# Basic needs for Startring a Saltwater Aquarium



## Reefing Madness (Jun 26, 2011)

Ok guys, gonna try to get this as a Sticky in here. Anyone have anything to add, please feel free at this point to see what we get.
Thanks
-*A*quarium substrate such as live sand or crushed coral. Some go bare Bottom, others choose the 2-3" bottom, others, more advanced will try the Deep Sand Bed, which is over 6" deep
-*D*ry Rock, there are a few hitchhickers on Live Rock that people want to stay away from, so they opt for using Dry Rock, or Dead Rock. Macro Rock is a good place to start looking for that. Either way oyu go you will need a minimum of 1lb per gallon.
-*A*quarium filter (not absolutely necessary if running with adequate amounts of live rock, but nice to have if you need to use a mechanical filter or activated carbon, etc.)
-*R*eplacement filter media like filter floss and activated carbon (if you get a filter)
-*M*ultiple Powerheads (2 or 3) 10x your water volume for just a Fish Only With Live Rock, and at least 20x your water volume for a Reef Tank. So lets say your going reef, and you have a 100g tank, you would need flow in that tank at minimum of 2000gph, or 2 1000gph powerheads.
-*P*rotein Skimmer, rated at 2 times your water volume
-*S*altwater Test Kits. Reef Test Kit. Tets for Ammonia, Nitrites, Nitrates, PH, Phosphates, Calcium, ALK and Magnesium.
-*S*altwater fish food. Mysis Shrimp, Squid, Cyclopease, Algae Sheets, Romaine . Flake food is not really a good food to feed your marine fish.
-*A*quarium vacuum. This one is iffy. Most don't use one, if you have enough flow in the tank you won’t need one
-*F*ish net
-*R*ubber kitchen gloves
-*A*quarium glass cleaner, for cleaning inside the tank. Acrylic users will need a different mat than the ones used on glass
-*T*wo, clean, never used before, 5-gallon buckets
-*A*quarium thermometer, digital being the best.
-*B*rush with plastic bristles (old tooth brush) - needed for cleaning the live rock if you don't get Fully Cured Live Rock.
-*P*ower Strip, possibly GFCI outlets by the tank.
-*O*ptional but definitely recommend getting a Reverse Osmosis or RO/Deionization filter for the make-up water, and a barrel for storing the water.
-*H*eater rated for your size tank.
-*P*ossibly a Quarantine Tank for your new fish. They sit in here for a few weeks to kill off parasites and bacteria, to keep it from getting in your main tank
-*S*altwater Mix. 
-*M*arine Salt
-*A*quarium filter (not absolutely necessary if running with adequate amounts of live rock, but nice to have if you need to use a mechanical filter or activated carbon, etc.)
-*S*altwater Hydrometer or even better a Refractometer, which is more accurate.


----------



## gmate (Sep 19, 2011)

You need to run two heaters, preferably both in your sump for cosmetic reasons. But you have to have two. If one fails, you're going to kill everything in a small tank (under 100g) within 6-12 hours. Rapid temperature spikes and drops will melt your coral and stress your fish to death. Having a second heater ensures that if one fails, your backup will do the job.

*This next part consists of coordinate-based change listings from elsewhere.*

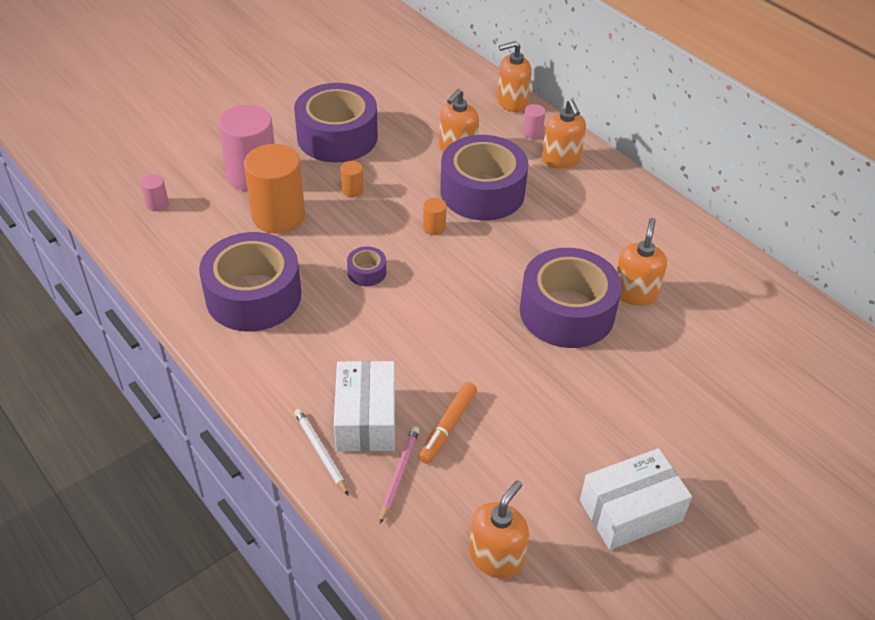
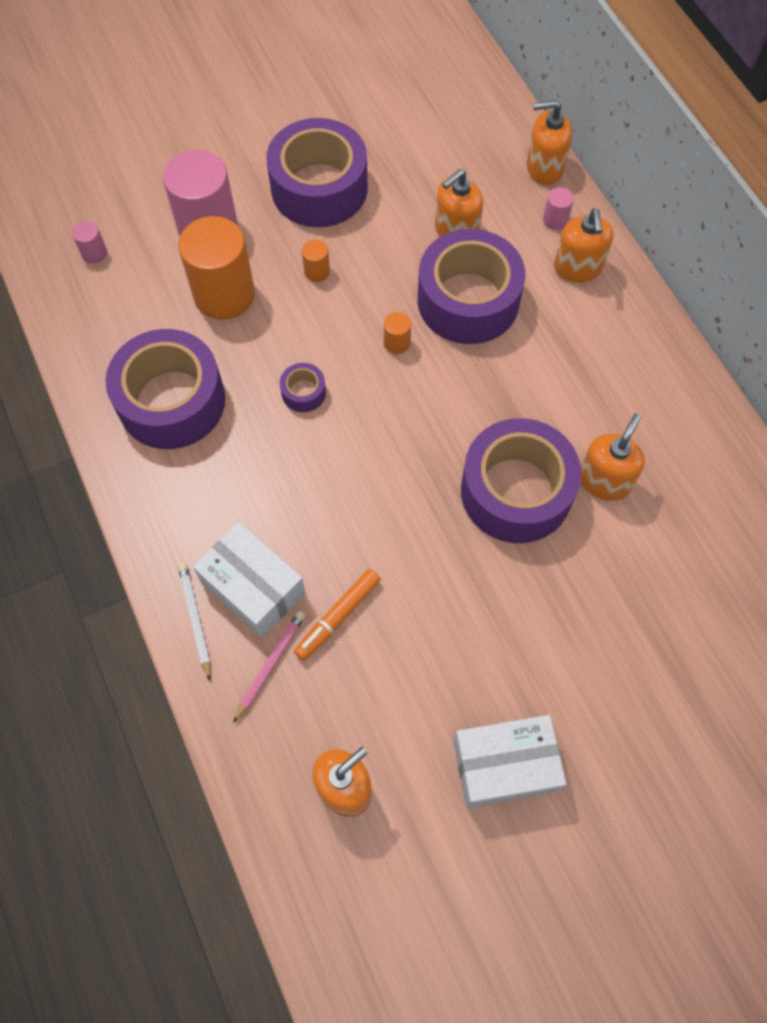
camera: 15 degrees right, 20 degrees up
white box [334,361,395,452] -> white box turned 60 degrees counterclockwise [193,522,306,638]

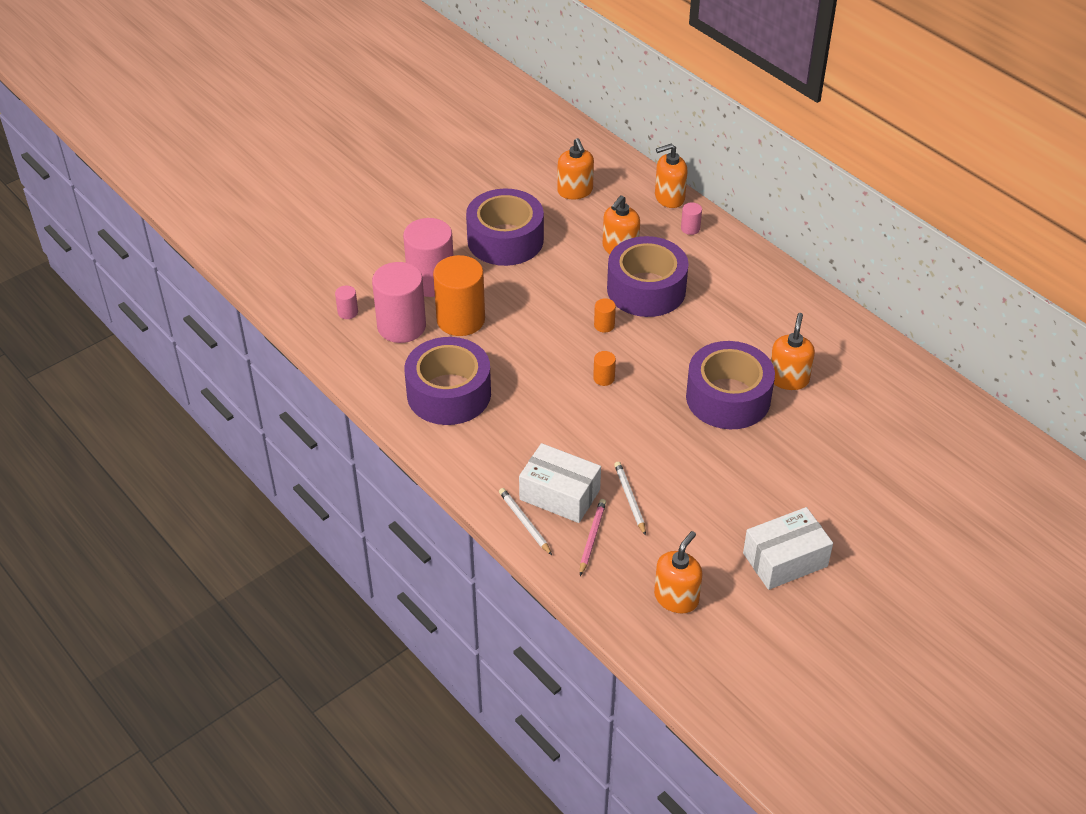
camera: 15 degrees left, 20 degrees down
purple tape [280,363,326,412] -> none
orange marker [294,569,381,661] -> white pencil [614,462,646,536]
orange cylinder [302,239,330,282] -> orange cylinder moved to [593,351,616,386]
orange soap dispenser [554,208,613,282] -> orange soap dispenser moved to [557,138,594,199]
none -> pink cylinder [372,262,426,343]

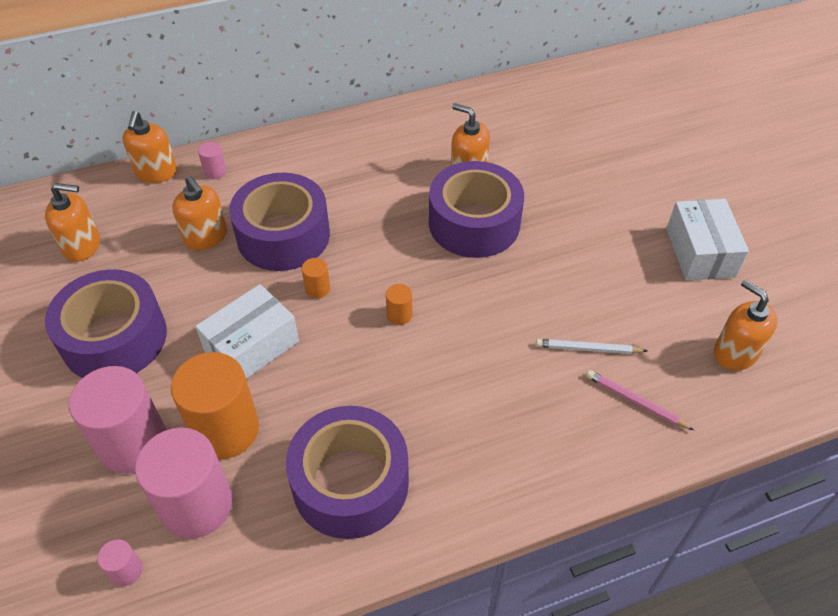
camera: 70 degrees left, 5 degrees up
white pencil [499,488,552,555] -> none
white box [519,443,601,523] -> white box moved to [195,284,299,379]

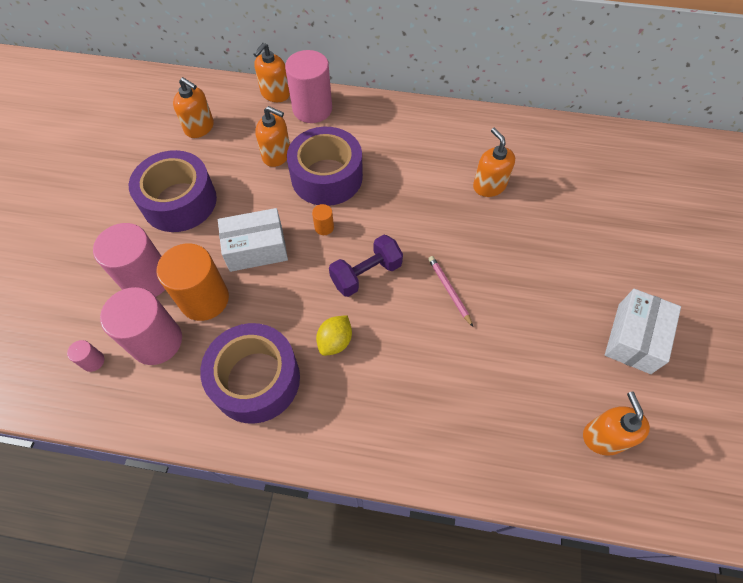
camera: 30 degrees right, 10 degrees up
orange soap dispenser [172,176,227,250] -> orange soap dispenser turned 60 degrees counterclockwise [255,106,290,167]
pink cylinder [198,142,226,179] -> pink cylinder [285,50,332,123], size x2.35
orange cylinder [386,284,412,325] -> purple dumbbell [329,235,403,297]
purple tape [429,161,524,258] -> none
white pencil [536,339,647,354] -> none
pink pencil [586,370,694,430] -> pink pencil moved to [428,256,473,327]
none -> yellow lemon [316,315,352,356]

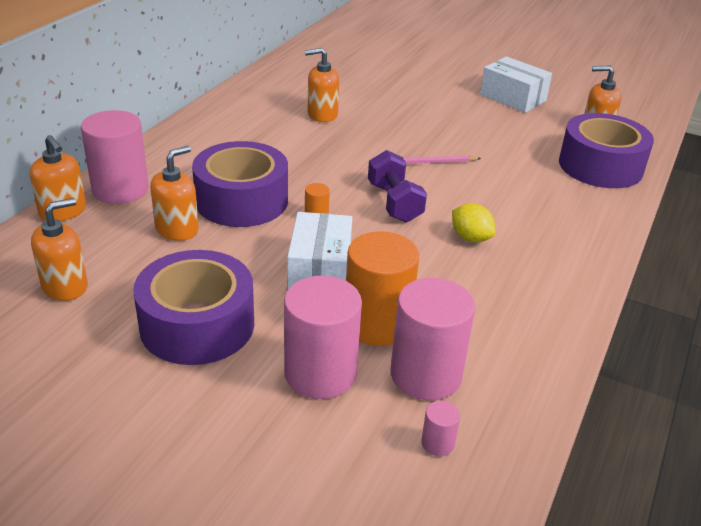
camera: 75 degrees left, 25 degrees down
purple tape [200,323,300,424] -> purple tape moved to [559,113,654,188]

RO/DI really isn't optional in my opinion either. If you want to battle algae outbreaks for the ENTIRE time you keep saltwater reefs, then don't use RO/DI. Any additional phosphate from your tap water will be nuisance. Even 'distilled' water like Poland Spring can have TDS of over 200, which is way off the charts.

I recommend 2 thermometers, one mercury one digital, for the same reason as two heaters. You need to know if you're getting a false reading.

Minimum rock should really be 1.5 lb per gallon in my opinion, if you're not running a canister filter (which is pretty unnecessary on the regular but you should have handy in the event you need to run activated carbon in an emergency). You may need the mechanical filtration. You REQUIRE the biological filtration.

Sumps aren't necessary, but if you are running one you are (in the long run) making your life much easier, even if it seems more difficult in the beginning.


----------